On Tuesday, NRK wrote that police have arrested ten youths in Bogerud in Oslo after an alleged fight.

As usual, there were a number of articles where the police and media agitated against proletarian youth, especially those with immigrant-backgrounds who were singled out by acting Deputy Police Chief Johan Fredriksen.

Minister of Justice Jørgen Kallmyr has shown his fascistic tendencies and in response demands more “discipline” in schools while standing by the statements made by the aforementioned Deputy Police Chief.

In the same article, a witness is quoted saying:

If you have a poor relation to police from before and you have the police up in your face, yelling and shouting at you, it is not so easy to just turn and walk away. The police ought to understand this.

Eventually, a video of police rounding up several youth up against a wall has surfaced, where police act threateningly with batons over their shoulders.

The video of the incident can be seen below:

Keeping this video in mind, it becomes especially noteworthy that some of the youth have been charged for not complying with police demands. In practice, this entails the police showing their desire to encircle youth as if they were animals in order to prosecute them for not being able to handle such treatment.

On Thursday, a video surfaced showing a police officer attacking peaceful demonstrators with batons while shouting at them.

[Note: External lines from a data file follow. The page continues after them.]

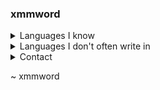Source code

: ### xmmword
<details>
<summary>Languages I know</summary>
<ul>
  <li>Python</li>
  <li>C</li>
  <li>C++</li>
  <li>Vlang</li>
  <li>Golang</li>
</ul>
</details>

<details>
<summary>Languages I don't often write in</summary>
<ul>
  <li>Javascript</li>
  <li>Typescript</li>
  <li>x86/x86_64 Assembly</li>
</ul>
</details>

<details>
<summary>Contact</summary>
<ul>
  <li>835622562742272011 (Discord ID) (Lookup profile information via https://discord.id/)</li>
</ul>
</details>

~ xmmword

This video can be viewed here:

https://m.facebook.com/story.php?story_fbid=10156789721768640&id=699738639

In fear that this places police in a poor light, the Deputy Police Chief claims, in a statement made to NRK, that it is normal to edit videos from such encounters to put police in a poor light. And he claims that it has to do with “marking territory”.

In other words, we see that police answer criticism regarding their treatment of youth by describing youth as animals in order to justify treating them as such.

Only when more people have spoken up against the police and persecution in the media have the youth and the local population been included in the media. Despite this, it must be mentioned that the first article from NRK took the police claims at their word without raising critical questions or regarding any other voices. This is typical practice for the bourgeois media: politicians and large companies almost always have the opportunity to defend themselves in the media. But when the “credible source”, the police themselves, harass immigrants and proletarians, those exposed to police violence are rarely offered the same space.